Forwarding Address: OS X

Tuesday, June 28, 2005

Browsers through the revolving door

I know I'm not alone in having Safari (1.3) repeatedly beachball for 3-5 seconds for no apparent reason -- despite clearing cache and history (too many saved passwords to go all the way to Reset Safari). One day, already restless and feeling like I might not be having the Most Optimal Browsing Experience Possible, I hit my limit and went looking for a replacement.

I tried Firefox for a while, but the small ways in which it doesn't feel like a native OS X app wore on me, despite the undeniable utility of extensions like the Web Developer toolbar.

Then I checked out Shiira, a cool, pure Cocoa, WebKit-based browser from Japan. Shiira was great, with a lot of neat little features, but many features seemed not quite ready for prime-time and -- the killer -- it didn't work with Google Maps (maybe the Tiger-only Shiira 1.0 does, but I'm still mostly on Panther yet).

Then I remembered Camino, which was my main browser before Safari came out. Gecko rendering with a nice Aqua interface (no brushed metal, either). The latest nightlies are solid and featureful. Safari bookmarks imported cleanly, and my giant list of bookmarks opens instantly, vs. Safari's 6-second brain freeze (related to favicons, I think, but that's no excuse).

But lately I'm noticing that the Gecko text rendering just isn't quite as sweet as WebKit, and thinking maybe I should give Safari another chance...

Jane, get me off this crazy thing!

4.9

Another iTunes, another JHymn breakage?

Monday, June 06, 2005

OS X On Intel

Personally, I'm glad to see it. Hopefully this means that there will be another decent laptop to run linux on than the thinkpad. Yeah, I know that I can run Yellow Dog and YDL is nice but it's pain enough getting software to work on a supported OS on a marginal platform; getting software to work on a marginal OS on a marginal platform can really be quite ridiculous. Hopefully Intel Pentium-M laptops will only be a few drivers away from working with more common Linux distributions.
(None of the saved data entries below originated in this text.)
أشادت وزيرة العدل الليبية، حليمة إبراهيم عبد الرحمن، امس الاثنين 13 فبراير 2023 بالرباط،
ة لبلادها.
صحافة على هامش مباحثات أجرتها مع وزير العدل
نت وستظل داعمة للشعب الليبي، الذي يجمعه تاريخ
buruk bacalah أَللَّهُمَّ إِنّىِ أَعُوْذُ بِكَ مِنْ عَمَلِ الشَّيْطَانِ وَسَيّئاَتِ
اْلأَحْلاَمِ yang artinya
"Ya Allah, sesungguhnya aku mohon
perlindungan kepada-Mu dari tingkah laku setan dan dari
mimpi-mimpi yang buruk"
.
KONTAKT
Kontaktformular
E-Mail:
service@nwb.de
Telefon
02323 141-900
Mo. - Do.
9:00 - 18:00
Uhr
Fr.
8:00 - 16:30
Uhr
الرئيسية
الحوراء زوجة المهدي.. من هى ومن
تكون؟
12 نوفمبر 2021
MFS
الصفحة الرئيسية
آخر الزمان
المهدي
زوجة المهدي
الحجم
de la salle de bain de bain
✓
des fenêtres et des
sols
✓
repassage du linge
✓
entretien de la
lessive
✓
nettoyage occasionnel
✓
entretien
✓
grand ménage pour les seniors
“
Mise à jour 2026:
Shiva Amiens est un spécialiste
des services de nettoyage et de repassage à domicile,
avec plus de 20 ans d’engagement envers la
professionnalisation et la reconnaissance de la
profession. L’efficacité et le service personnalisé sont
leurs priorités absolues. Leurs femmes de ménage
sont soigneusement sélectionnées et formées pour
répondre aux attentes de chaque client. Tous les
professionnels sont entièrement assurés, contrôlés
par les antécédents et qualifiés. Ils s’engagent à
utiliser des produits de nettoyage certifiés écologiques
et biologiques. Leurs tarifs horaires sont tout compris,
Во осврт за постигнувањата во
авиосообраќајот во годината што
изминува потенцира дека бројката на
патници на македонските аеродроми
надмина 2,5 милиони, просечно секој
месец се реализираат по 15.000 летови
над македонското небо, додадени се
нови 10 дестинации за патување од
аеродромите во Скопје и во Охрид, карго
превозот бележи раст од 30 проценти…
With a less powerhungry P4M running a Powerbook, we should expect to see longer battery lives and better screens (since they will be competing less with the CPU for power).

Unfortunately, for all of those projects not using XCode (as the Keynote showed, only 56% of the top 100 apple developers were using XCode), there's a new world of OS X mysteria approaching; check out this post from a developer of PyObjC on the work they can expect to do for Intel Macs.

It's a brave new world.

50,000,000 Reports of a Rumor Can't Be Wrong

I had a post in draft ready to go, loaded with links to all the big news outlets that got fooled. Well, Jobs confirmed it. Intel is the future CPU of the Mac. I guess he really didn't like being wrong about how far and how fast IBM could push the G5.

Oh well. I guess Gruber will getting ready to chow down on that Daring Fireball tshirt...

Sunday, June 05, 2005

Intel Story: The Hilarity Continues

Via TUAW we read an oh-so-cute letter from Jonathan Schwartz to Steve Jobs suggesting that Solaris become the underpinnings of OS X. I hope Gruber doesn't read this, it might give him a logic coronary or perhaps just a giggle fit with hiccups at the end.

Now I have some questions:

  1. Is Solaris 10 really the "world's highest volume and most secure UNIX?"
  2. How is "highest volume" defined? Does it go to 11?
  3. How is "most secure" measured? Against RHEL 4 with SELinux? Against OS X 10.4?
  4. Does this mean Sun isn't buying Apple anymore?

I will be so glad when the keynote is over...

WSJ Adds to Intel Story

John Gruber reads the WSJ so you don't have to. They say the Intel story is for real. They don't add many details, but they do state specifically that the Mac is moving to x86.

Now, I've never met John, but right now he is worried about having to eat that Daring Fireball shirt. Yes, yes...he never agreed to the bet. Blah blah blah. What ever. John is also thinking what I was thinking about Intel -- they could be set to start manufacturing PPC chips. Stranger things have happened...

One thing I know for sure, and that is John trusts the technology reporters at the WSJ a lot more than I do.

Friday, June 03, 2005

C|Net Bets On Intel

"Sources familiar with the situation" say so...the rest of the article is rehashed tidbits about who got mad at who when.

I still say no way and if I'm wrong John Gruber will eat a Daring Fireball shirt.